> **Text passage**:
Leapfrog method advantages:

· Energy conservation (vs Euler method’s error accumulation)

· Phase-space accuracy

· Symplectic time-reversibility

Block 4: perform the calculations and save the results

# Perform the calculations and save the results
# ======================

def generate_heatmap(positions, L, grid_size):  # Grid size is here.
    
    bins = np.linspace(0, L, grid_size+1)
    density, _, _ = np.histogram2d(
        positions[:,0], positions[:,1],
        bins=(bins, bins)
    )
    
    # Normalize to [0,1]
    density = (density - density.min()) / (density.max() - density.min() + 1e-8)
    return density.T  


# Simulation

import matplotlib.pyplot as plt
import os

output_dir = "./density_heatmaps"
os.makedirs(output_dir, exist_ok=True)

positions = particles[:, :2].copy()
velocities = particles[:, 2:].copy()

acc = compute_accelerations(positions, L, r_cut, softening)

# Perform the simulation
for step in range(steps):
    # Update
    positions, velocities, acc = leapfrog_step(positions, velocities, acc, dt)
    
    # Create heatmaps
    density = generate_heatmap(positions, L, grid_size)  # Grid size is here.

    # Avoid zero
    density += 1
    
    # Visualization
    plt.figure(figsize=(8,6))
    plt.imshow(density, origin='lower', extent=[0, L, 0, L],
              cmap='jet')#, norm=LogNorm(vmax=1.8))
    
    cbar = plt.colorbar(label='Log Density (count+1)')
    cbar.formatter = plt.LogFormatter()
    cbar.update_ticks()

    plt.title(f"Step {step+1}/{steps}, t = {(step+1)*dt:.1f}")
    plt.xlabel("x"), plt.ylabel("y")
    
    # Save
    plt.savefig(f"{output_dir}/heatmap_{step:03d}.png", dpi=150, bbox_inches='tight')
    plt.close()
    
    # Display the completion progress
    if (step+1) % 10 == 0:
        print(f"Saved heatmap {step+1}/{steps}")

print(f"All figures are saved in: {os.path.abspath(output_dir)}")

OKay. When you run the simulation, all figures will be saved in the folder you specified. Now we have completed the whole simulation. Although it is very simple and crude, it could roughly show the growth of structures(such as large-scale structures or several halos/ galaxies, depending on your parameters) under pure gravitation. It is funny, but have severe limitations. For example, we just simply ignored the cosmic expansion, and also, there is no feedback process due to the absence of baryonic components and black holes. Maybe you could try to add them on your computer ^_^

Last but not least, we can see one example gif of the result. It shows the growth and merger of several galaxies. Due to the limitation of this site, I just used a part of frames to create the gif. And the code is attached below as well:

# Creating gif
# ======================

from PIL import Image
import os

# Input figures and output path
input_path = r"c:\Users\zt\Desktop\SemB\Modern Topics\cosmic_web_simulation\density_heatmaps"

> **Questions on the material**:
**A.** From the simulation write-up, could you pull out the passage running from "# Create heatmaps" to "cbar.formatter = plt.LogFormatter()", word for word?
**B.** Answer these about the simulation write-up:
(i) What directory name is assigned to output_dir?
(ii) Which colormap is passed to plt.imshow?
(iii) The simulation has no feedback process because of the absence of which two things?

> **Information provided**:

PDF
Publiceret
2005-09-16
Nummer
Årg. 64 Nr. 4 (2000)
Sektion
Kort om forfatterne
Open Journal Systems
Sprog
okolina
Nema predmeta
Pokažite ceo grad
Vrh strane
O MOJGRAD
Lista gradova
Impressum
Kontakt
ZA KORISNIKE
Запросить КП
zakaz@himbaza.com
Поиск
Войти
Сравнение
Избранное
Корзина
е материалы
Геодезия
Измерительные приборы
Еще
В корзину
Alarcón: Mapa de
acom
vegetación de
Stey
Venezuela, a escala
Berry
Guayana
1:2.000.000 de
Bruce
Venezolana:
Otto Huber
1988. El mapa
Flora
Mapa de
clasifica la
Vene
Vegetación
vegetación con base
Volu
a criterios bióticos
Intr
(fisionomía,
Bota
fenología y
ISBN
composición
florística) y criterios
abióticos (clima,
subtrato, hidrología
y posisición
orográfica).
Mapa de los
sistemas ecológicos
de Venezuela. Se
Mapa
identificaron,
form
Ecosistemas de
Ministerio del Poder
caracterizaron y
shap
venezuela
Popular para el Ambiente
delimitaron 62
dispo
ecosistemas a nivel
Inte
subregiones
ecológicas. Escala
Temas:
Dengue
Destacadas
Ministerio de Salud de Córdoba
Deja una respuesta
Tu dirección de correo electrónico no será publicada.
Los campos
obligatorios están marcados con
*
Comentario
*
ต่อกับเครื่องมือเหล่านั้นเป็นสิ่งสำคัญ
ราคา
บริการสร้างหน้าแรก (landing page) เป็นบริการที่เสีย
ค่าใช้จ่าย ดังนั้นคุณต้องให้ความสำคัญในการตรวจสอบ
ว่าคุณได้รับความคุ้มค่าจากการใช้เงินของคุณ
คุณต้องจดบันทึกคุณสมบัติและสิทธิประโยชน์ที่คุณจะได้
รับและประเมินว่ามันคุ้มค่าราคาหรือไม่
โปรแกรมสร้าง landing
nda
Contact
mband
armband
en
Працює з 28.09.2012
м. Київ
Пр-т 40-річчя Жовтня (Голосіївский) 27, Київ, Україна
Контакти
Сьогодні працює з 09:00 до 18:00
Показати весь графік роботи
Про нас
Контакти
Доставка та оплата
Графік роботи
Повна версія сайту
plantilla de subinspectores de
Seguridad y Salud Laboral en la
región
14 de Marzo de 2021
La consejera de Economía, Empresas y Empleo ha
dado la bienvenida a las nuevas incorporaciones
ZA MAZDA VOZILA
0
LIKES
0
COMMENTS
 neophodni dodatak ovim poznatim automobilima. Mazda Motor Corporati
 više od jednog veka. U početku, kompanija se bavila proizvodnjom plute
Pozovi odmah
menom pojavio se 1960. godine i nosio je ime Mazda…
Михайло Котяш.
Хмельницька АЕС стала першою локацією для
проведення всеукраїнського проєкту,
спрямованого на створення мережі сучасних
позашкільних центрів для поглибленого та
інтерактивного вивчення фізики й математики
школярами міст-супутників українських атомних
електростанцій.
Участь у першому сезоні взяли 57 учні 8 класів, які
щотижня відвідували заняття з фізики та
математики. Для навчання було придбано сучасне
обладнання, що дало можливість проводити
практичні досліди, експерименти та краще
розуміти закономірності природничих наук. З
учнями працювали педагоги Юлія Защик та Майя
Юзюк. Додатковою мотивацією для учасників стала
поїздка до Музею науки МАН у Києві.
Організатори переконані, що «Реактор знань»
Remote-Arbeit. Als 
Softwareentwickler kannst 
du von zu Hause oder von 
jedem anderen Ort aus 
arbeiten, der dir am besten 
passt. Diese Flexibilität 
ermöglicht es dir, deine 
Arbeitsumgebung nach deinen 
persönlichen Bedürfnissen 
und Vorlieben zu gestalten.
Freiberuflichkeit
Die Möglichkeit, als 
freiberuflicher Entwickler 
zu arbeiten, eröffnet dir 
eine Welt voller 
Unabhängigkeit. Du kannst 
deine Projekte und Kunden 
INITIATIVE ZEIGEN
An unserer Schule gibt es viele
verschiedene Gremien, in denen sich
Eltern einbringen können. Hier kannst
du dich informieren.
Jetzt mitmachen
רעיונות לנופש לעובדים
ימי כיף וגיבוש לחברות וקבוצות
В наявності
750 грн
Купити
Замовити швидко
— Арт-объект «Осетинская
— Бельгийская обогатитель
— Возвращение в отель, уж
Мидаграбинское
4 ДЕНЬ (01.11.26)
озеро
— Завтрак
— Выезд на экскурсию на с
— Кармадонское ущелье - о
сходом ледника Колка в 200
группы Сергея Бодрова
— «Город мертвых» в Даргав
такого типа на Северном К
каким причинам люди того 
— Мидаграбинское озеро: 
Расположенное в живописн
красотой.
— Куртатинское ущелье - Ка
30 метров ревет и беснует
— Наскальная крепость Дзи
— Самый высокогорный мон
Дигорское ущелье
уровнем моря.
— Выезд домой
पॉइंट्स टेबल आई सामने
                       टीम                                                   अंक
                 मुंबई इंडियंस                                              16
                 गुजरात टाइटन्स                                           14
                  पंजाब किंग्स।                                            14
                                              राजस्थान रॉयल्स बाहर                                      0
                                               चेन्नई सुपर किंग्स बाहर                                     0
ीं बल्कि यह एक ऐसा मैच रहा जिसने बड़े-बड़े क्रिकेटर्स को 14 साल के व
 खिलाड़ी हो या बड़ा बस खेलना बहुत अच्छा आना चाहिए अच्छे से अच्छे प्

> **Answers given**:
**A.**
# Create heatmaps
    density = generate_heatmap(positions, L, grid_size)  # Grid size is here.

    # Avoid zero
    density += 1
    
    # Visualization
    plt.figure(figsize=(8,6))
    plt.imshow(density, origin='lower', extent=[0, L, 0, L],
              cmap='jet')#, norm=LogNorm(vmax=1.8))
    
    cbar = plt.colorbar(label='Log Density (count+1)')
    cbar.formatter = plt.LogFormatter()

**B.**
(i) ./density_heatmaps
(ii) jet
(iii) Baryonic components and black holes